PROBLEM TO SOLVE »
Transcribe exactly the lines below that begin at the line with "каждый час и чув" and stop after the line with "diferente y elegimos", leaving out every picture.

Saved data entries »
[Start of Attachment]
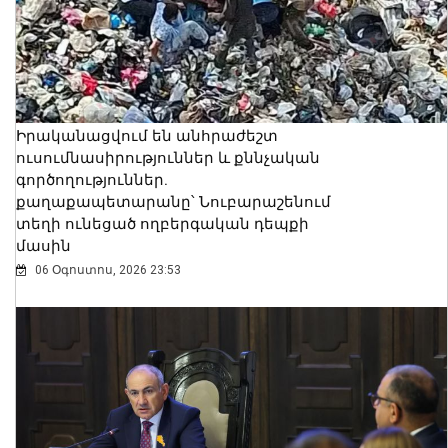
Իրականացվում են անհրաժեշտ
ուսումնասիրություններ և քննչական
գործողություններ.
քաղաքապետարանը՝ Նուբարաշենում
տեղի ունեցած ողբերգական դեպքի
մասին
06 Օգոստոս, 2026 23:53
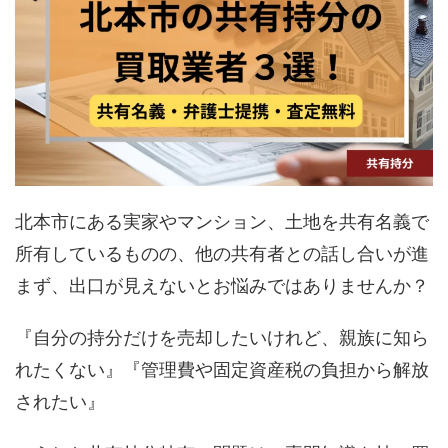
北本市にある実家やマンション、土地を共有名義で
所有しているものの、他の共有者との話し合いが進
まず、出口が見えないとお悩みではありませんか？
『自分の持分だけを売却したいけれど、親族に知ら
れたくない』『管理費や固定資産税の負担から解放
されたい』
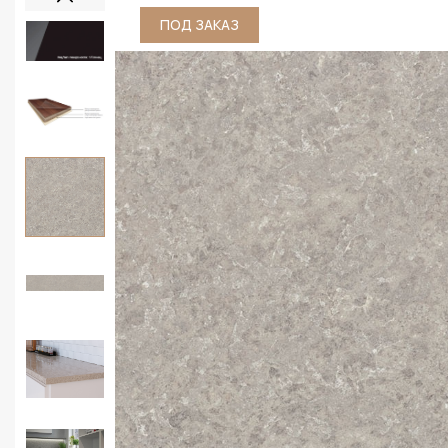
ПОД ЗАКАЗ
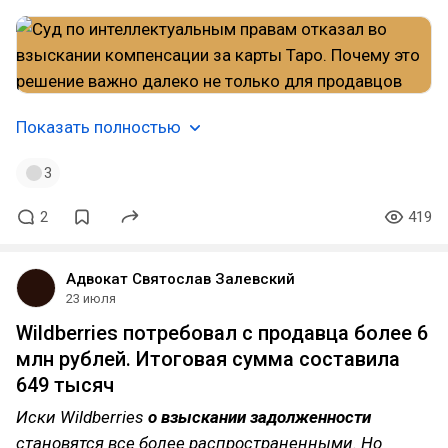
Показать полностью
3
2
419
Адвокат Святослав Залевский
23 июля
Wildberries потребовал с продавца более 6
млн рублей. Итоговая сумма составила
649 тысяч
Иски Wildberries
о взыскании задолженности
становятся все более распространенными. Но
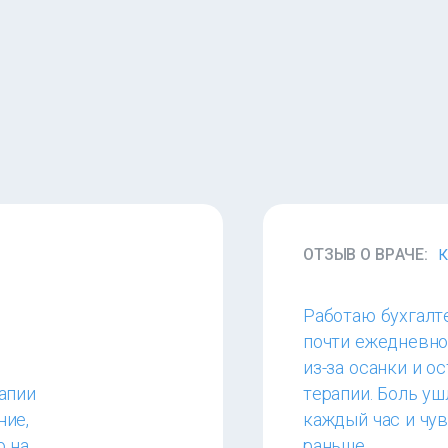
ОТЗЫВ О ВРАЧЕ:
К
Работаю бухгалте
почти ежедневно
из-за осанки и о
апии
терапии. Боль уш
ние,
каждый час и чув
ю на
раньше.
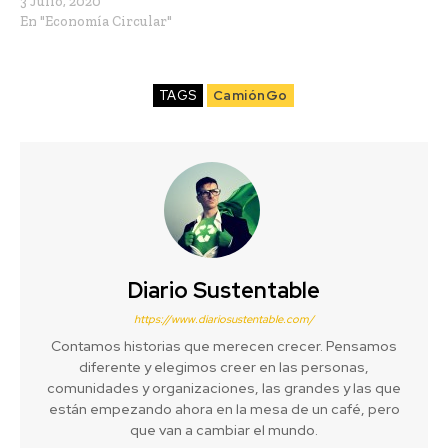
3 Julio, 2020
En "Economía Circular"
TAGS
CamiónGo
Diario Sustentable
https://www.diariosustentable.com/
Contamos historias que merecen crecer. Pensamos
diferente y elegimos creer en las personas,
comunidades y organizaciones, las grandes y las que
están empezando ahora en la mesa de un café, pero
que van a cambiar el mundo.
[End of Attachment]
EXERCISE ANSWER »
каждый час и чув
ю на
раньше.
3 Julio, 2020
En "Economía Circular"
TAGS
CamiónGo
Diario Sustentable
https://www.diariosustentable.com/
Contamos historias que merecen crecer. Pensamos
diferente y elegimos creer en las personas,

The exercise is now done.